● Dataset excerpts:
++++++
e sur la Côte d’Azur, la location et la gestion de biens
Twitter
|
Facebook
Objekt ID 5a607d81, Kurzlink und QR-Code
++++++
● Exercise details: Once you have read the data, reproduce all of it exactly.

● Exercise result:
e sur la Côte d’Azur, la location et la gestion de biens
Twitter
|
Facebook
Objekt ID 5a607d81, Kurzlink und QR-Code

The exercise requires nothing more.